The complaint by Jamie Leigh Jones accuses the companies of tolerating abusive behavior and sexual harassment, creating a dangerous place to work for women in Iraq.
KBR, the Pentagon's largest private contractor in Iraq, has already drawn scrutiny from auditors, lawmakers and the U.S. Justice Department for its billing claims related to services provided to troops in that country.
Jones, who went public to draw attention to her case, is suing KBR and Halliburton for compensatory and punitive damages in federal court in Houston.
Her allegations have won big play on TV, provided fodder for anti-war bloggers and caught the attention of politicians.
Jones testified about the incident on Wednesday before the U.S. House Judiciary Committee at a hearing on the enforcement of laws to protect Americans working in Iraq.
The investigation of the attack, initially undertaken by KBR security personnel, was turned over to the government at the government's request, KBR said.
Now lawmakers are demanding answers and accountability.
"The individuals who assaulted Jamie must be rounded up and tried," Ted Poe, a Republican congressman from Texas said in his statement at the hearing. "Nonfeasance by civilian contracting companies cannot be tolerated."
Companies that hire civilian contractors in Iraq have an obligation to provide a safe place to work, he said.
Other politicians who have called for action include New York Sen. Hillary Clinton, who is a seeking to become the first woman U.S. president, and Rep.

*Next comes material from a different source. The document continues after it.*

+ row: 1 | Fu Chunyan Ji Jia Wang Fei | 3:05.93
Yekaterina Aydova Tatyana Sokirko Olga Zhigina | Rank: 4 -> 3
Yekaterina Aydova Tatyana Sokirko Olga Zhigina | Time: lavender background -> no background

John Conyers, chairman of the House Judiciary Committee.
Halliburton, which spun off KBR into a separate company earlier this year, says it has been improperly named in the action and expects to be dismissed from the lawsuit.
In an e-mail statement, a KBR spokeswoman said it was improper to comment on pending litigation, but the safety and security of employees was the company's top priority.
"Clearly from a public relations standpoint, this is doing absolutely no good for the companies," said Sheryl Willert, past president of defense lawyer group DRI and a labor and employment attorney with Williams Kastner in Seattle.
"It certainly does not do much for their reputations."
According to Jones, she was drugged and raped by KBR employees working as firefighters in Baghdad after only four days in Iraq.
The attack was so vicious, she said in legal documents, that it displaced her breast implants and required the repair of her torn pectoral muscles.
Jones alleges that after the attack, KBR held her under armed guard for 24 hours, and the results of a medical examination documenting the attack that were given to company security workers have now disappeared.
No criminal charges have been filed.
KBR and Halliburton have argued in court papers that the matter be settled in arbitration rather than by a jury.
But lawyers said both methods carry risks.
"If the allegations are in fact true, I think even the coldest arbitrator might award substantial damages to a victim of that sort of conduct," Seth Chandler, a professor of law at the University of Houston.
Trials can also pose a risk because juries are unpredictable, and Texas juries have in the past given huge punitive awards, Willert said.